Pablo Neruda: Poems
Nature's Heartache and Despair in Neruda's "Girl Lithe and Tawny" 11th Grade
Pablo Neruda’s “Twenty Love Poems and a Song of Despair” use nature as a common motif to express his feelings of love towards a woman and the loneliness he feels being with her. An example of such work is found in his poem, “Girl Lithe and Tawny”. In each stanza, Neruda uses stylistic imagery of nature and its powerful beauty to help express his love and appreciation for an absent woman that he loves.

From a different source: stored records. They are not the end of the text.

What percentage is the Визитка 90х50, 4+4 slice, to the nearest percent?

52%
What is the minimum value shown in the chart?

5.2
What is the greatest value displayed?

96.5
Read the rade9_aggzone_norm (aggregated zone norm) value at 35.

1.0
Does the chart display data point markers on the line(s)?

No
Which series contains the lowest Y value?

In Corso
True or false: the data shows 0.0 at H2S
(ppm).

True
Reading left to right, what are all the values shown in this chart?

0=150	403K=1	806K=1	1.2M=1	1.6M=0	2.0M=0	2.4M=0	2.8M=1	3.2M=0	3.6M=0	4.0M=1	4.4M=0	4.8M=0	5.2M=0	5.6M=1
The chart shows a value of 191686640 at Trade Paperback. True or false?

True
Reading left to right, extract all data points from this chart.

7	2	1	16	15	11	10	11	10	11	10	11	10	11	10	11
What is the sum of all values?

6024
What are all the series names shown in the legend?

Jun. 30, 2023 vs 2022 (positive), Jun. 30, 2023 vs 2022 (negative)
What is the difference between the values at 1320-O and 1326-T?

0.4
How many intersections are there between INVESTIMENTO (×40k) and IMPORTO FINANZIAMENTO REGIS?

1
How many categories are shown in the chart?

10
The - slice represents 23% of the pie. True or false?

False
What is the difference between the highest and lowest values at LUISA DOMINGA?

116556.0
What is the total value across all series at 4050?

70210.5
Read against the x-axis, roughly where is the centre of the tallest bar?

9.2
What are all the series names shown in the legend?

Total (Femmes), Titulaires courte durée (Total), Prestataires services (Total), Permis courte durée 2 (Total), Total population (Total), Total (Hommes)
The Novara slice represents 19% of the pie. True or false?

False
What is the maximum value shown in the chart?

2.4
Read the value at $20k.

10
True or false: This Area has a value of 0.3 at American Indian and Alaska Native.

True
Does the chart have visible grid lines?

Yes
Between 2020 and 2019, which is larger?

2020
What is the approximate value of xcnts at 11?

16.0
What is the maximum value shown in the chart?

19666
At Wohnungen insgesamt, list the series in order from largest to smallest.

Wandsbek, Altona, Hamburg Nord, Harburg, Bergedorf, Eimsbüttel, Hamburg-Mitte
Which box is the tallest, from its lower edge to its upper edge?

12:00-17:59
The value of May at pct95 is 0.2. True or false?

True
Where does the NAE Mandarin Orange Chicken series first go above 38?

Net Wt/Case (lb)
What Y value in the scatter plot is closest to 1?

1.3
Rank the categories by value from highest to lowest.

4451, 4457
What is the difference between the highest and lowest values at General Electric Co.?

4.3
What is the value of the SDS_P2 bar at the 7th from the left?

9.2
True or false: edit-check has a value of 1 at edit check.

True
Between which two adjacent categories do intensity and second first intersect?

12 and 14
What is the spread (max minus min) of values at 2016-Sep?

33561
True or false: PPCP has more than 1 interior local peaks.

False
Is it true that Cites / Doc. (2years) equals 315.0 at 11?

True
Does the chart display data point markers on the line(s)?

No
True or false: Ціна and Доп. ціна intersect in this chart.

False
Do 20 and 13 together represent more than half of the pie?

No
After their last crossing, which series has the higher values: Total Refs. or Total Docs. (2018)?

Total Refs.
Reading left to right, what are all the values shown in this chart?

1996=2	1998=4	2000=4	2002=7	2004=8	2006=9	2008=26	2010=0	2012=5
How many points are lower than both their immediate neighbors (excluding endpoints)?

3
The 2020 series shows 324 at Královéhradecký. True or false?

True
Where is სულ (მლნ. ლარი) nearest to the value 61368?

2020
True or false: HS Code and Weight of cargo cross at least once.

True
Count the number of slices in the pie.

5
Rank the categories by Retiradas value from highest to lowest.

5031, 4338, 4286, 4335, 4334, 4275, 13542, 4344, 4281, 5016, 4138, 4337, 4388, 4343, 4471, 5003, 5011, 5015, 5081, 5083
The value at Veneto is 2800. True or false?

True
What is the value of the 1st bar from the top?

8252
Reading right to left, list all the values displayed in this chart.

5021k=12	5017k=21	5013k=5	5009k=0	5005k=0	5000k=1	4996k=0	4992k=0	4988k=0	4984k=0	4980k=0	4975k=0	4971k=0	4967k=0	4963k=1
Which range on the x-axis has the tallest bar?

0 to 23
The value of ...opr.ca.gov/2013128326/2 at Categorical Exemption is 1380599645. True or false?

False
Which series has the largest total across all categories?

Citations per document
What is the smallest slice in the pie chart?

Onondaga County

Beauty in the world can often be seen in nature, which is both powerfully dark and frightening, yet at the same time also pleasant and lovely. The natural world is beautiful simply because it is natural; it has existed before the beginnings of human kind and does not follow the ways of humanity, but instead influences and affects man. It has the ability to captivate humanity by its stunning beauty, but at the same time it is also able to destroy. It is an all-powerful force that can occasionally, by its own will, take the lives of human beings, destroy surroundings, and evoke feelings of pain and despair. In his poetry, Neruda combines these seemingly opposite perspectives of nature to symbolically express the feelings he has towards his lover, who brings him joy and adoration, yet at the same time causes him pain and sadness.